Le traité de 2001 a théoriquement réglé les litiges frontaliers, mais la pression démographique chinoise face au vide sibérien alimente les fantasmes russes. En Chine, certains manuels scolaires rappellent encore les traités inégaux du 19ème siècle où la Russie tsariste a annexé de vastes territoires comme Vladivostok. Sauf que Pékin préfère une conquête économique silencieuse à une invasion militaire bruyante et coûteuse. L'exploitation des forêts et des ressources en eau du lac Baïkal par des entreprises chinoises constitue déjà une forme de souveraineté de fait.
Quel est l'impact réel des sanctions occidentales sur ce rapprochement ?
Les sanctions ont agi comme un accélérateur chimique sur une réaction déjà entamée. Privée d'accès aux technologies de pointe américaines, la Russie se tourne vers les semi-conducteurs de Huawei et les voitures de chez Geely. En 2023, les marques chinoises de smartphones ont capturé environ 75% du marché russe, remplaçant brutalement Apple et Samsung. Ce n'est pas un choix du cœur, c'est un mariage de raison dicté par l'urgence de la survie industrielle face au blocus des pays du G7.

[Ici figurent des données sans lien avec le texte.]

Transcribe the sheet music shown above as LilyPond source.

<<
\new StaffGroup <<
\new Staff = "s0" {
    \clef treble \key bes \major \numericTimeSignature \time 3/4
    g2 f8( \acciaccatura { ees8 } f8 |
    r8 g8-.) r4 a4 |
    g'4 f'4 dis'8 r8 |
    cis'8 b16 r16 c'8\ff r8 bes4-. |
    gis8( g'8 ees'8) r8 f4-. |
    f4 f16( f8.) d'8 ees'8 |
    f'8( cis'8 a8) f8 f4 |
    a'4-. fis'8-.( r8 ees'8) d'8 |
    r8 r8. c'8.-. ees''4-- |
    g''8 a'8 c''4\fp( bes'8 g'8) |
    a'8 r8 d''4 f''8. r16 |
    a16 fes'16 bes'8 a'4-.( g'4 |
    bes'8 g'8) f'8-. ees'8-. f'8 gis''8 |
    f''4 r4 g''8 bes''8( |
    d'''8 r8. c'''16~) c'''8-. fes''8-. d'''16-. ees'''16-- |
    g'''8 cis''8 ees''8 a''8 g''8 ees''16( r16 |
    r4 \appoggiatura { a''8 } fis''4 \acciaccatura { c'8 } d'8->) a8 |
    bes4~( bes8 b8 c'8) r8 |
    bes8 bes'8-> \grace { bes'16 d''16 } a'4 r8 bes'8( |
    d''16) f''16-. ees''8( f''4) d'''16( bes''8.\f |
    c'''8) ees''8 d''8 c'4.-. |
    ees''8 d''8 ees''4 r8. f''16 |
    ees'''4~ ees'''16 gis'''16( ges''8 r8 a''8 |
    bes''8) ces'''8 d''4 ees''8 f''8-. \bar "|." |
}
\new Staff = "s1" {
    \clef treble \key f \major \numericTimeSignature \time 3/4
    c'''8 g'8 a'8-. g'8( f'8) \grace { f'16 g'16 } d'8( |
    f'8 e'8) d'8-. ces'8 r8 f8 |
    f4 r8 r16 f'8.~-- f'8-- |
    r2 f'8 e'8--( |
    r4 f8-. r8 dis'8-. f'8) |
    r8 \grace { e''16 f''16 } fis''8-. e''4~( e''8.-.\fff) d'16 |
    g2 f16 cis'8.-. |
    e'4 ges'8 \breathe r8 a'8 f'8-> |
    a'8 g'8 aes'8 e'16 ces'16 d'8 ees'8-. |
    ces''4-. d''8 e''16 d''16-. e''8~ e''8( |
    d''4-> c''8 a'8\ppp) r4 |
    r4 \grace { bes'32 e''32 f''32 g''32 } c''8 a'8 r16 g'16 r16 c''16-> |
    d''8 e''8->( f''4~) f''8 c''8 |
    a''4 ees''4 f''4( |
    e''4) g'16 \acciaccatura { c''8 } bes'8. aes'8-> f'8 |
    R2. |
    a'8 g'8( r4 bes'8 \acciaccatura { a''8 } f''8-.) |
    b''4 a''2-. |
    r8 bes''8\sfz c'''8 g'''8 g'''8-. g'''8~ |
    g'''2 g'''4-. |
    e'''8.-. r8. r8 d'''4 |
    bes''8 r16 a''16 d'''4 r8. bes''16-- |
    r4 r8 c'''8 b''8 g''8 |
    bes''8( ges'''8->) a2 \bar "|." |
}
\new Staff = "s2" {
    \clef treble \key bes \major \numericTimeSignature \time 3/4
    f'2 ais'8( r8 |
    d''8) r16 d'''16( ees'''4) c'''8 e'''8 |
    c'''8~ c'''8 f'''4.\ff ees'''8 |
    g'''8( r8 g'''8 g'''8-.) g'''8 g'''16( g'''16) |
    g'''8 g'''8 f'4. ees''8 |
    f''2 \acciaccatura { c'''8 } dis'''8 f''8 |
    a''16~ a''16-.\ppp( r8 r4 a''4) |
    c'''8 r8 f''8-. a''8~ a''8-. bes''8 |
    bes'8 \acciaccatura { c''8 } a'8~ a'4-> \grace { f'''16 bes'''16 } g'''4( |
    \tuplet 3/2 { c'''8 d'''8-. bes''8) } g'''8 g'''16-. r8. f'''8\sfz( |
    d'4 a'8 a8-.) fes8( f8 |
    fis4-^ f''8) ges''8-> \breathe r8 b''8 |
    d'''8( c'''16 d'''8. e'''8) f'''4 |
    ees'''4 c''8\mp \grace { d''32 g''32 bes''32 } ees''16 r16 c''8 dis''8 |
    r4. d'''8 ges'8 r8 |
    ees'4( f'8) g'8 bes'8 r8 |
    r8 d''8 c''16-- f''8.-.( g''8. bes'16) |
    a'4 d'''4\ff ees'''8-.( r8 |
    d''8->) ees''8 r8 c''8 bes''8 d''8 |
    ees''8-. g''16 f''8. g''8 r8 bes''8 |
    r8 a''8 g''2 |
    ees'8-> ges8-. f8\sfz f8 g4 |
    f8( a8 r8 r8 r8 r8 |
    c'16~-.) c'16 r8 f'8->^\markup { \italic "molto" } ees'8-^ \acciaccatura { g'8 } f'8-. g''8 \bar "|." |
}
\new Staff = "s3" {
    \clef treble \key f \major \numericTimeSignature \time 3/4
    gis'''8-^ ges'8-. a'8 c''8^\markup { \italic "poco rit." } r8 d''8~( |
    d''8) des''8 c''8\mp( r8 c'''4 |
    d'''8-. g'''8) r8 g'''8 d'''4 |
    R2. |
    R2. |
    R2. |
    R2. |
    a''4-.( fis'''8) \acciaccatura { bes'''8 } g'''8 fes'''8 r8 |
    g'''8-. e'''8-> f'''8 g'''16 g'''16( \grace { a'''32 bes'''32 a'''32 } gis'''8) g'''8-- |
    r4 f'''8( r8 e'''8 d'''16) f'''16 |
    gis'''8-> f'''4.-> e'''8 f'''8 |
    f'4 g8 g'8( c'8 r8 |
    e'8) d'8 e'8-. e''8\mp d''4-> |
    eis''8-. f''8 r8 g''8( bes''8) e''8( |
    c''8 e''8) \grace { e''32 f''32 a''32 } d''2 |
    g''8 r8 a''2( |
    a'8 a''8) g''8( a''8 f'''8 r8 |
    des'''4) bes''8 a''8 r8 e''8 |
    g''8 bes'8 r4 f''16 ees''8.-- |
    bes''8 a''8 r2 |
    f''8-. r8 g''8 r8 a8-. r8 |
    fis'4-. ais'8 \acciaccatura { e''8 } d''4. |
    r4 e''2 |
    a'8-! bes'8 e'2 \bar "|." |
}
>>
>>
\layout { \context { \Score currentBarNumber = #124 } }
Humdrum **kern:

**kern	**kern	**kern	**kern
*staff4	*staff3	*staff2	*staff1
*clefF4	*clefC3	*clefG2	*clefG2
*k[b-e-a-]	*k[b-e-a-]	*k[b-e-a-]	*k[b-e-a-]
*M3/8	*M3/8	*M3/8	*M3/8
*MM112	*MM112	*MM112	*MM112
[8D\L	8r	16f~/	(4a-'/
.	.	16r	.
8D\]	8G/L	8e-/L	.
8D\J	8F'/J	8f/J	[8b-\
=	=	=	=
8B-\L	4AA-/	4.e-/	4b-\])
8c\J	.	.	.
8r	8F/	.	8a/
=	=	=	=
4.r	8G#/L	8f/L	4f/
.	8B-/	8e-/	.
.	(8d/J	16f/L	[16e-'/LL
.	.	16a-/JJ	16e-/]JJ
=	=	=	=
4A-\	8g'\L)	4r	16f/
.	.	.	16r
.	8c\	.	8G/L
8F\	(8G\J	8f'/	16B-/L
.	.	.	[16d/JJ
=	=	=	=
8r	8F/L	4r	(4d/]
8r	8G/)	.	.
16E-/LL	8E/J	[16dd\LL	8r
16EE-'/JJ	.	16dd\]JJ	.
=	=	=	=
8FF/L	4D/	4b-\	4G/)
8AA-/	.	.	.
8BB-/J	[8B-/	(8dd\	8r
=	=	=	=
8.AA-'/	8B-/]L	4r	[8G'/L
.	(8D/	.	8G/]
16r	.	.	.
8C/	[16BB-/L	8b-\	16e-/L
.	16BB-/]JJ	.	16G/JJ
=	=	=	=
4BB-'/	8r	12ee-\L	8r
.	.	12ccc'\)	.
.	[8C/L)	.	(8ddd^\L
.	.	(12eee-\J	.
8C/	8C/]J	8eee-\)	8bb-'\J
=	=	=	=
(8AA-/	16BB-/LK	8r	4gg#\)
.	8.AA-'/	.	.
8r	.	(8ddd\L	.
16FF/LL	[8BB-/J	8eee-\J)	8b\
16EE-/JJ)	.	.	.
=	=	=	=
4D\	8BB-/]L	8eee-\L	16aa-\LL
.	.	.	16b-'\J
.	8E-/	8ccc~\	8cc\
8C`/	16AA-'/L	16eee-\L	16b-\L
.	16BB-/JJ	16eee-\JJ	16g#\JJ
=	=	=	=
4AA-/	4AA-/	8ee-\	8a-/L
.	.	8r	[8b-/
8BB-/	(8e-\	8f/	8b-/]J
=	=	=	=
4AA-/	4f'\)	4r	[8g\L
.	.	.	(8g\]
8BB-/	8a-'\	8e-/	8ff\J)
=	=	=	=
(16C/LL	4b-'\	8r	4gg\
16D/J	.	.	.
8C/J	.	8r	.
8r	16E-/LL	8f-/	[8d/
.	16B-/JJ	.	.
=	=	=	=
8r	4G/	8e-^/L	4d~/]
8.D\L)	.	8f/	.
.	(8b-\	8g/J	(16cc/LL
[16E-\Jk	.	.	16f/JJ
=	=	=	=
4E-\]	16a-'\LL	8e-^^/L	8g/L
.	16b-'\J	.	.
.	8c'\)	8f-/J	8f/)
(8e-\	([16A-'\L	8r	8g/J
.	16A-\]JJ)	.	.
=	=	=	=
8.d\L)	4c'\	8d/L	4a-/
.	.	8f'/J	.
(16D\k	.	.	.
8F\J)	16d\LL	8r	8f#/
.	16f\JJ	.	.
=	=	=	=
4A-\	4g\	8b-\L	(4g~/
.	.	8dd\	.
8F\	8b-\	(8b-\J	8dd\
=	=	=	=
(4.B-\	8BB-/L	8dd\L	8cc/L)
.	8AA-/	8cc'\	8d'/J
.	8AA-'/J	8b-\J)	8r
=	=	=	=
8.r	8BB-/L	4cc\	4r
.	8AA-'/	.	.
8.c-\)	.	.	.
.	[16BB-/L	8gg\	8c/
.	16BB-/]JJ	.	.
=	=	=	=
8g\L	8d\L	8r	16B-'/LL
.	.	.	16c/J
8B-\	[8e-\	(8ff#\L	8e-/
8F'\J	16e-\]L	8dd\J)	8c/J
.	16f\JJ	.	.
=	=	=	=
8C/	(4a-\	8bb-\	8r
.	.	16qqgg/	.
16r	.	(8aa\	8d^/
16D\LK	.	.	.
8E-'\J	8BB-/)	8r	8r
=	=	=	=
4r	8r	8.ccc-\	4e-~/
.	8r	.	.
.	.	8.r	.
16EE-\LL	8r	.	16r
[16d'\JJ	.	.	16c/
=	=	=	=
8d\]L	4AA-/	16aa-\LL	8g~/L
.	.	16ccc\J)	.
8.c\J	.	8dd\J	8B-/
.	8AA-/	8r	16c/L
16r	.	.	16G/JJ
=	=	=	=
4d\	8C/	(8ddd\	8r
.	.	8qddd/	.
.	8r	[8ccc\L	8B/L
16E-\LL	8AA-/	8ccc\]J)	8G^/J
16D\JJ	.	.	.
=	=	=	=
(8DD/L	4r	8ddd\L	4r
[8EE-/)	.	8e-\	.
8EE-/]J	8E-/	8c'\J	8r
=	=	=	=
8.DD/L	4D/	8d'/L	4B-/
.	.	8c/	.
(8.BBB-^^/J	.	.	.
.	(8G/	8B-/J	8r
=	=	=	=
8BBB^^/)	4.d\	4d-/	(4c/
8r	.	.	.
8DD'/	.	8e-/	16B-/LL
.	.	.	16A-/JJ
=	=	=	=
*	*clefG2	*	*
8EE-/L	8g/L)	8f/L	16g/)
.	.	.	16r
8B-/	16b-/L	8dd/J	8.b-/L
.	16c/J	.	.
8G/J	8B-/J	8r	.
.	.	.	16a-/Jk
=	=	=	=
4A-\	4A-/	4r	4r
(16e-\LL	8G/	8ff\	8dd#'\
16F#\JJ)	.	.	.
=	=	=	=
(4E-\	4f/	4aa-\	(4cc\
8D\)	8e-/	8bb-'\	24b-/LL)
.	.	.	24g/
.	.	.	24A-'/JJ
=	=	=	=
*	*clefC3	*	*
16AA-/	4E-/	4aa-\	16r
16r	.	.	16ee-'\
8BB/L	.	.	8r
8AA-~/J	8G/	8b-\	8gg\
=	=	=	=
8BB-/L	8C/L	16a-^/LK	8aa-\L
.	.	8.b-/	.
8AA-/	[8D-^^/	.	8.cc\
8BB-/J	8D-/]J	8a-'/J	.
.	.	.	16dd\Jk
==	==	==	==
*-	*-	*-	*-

L'heure du choix : vassalisation ou isolement
Arrêtons de nous voiler la face avec des termes diplomatiques polis. La Russie est-elle amie de la Chine ? Non, elle est en train de devenir sa plus grande colonie de ressources. Le rapport de force est devenu si déséquilibré que parler d'amitié relève de la mystification pure et simple. Moscou a brûlé ses vaisseaux à l'Ouest et se retrouve condamnée à accepter toutes les humiliations commerciales de Pékin pour maintenir son effort de guerre. La Chine, en grand maître du temps long, dévore son voisin par petits morceaux, sans tirer un seul coup de feu. Le Kremlin pense jouer une partie d'échecs mondiale, mais il n'est plus qu'un pion sur le goban de Xi Jinping. Triste constat pour une ancienne superpuissance qui, par peur de l'Europe, s'est jetée dans la gueule du dragon.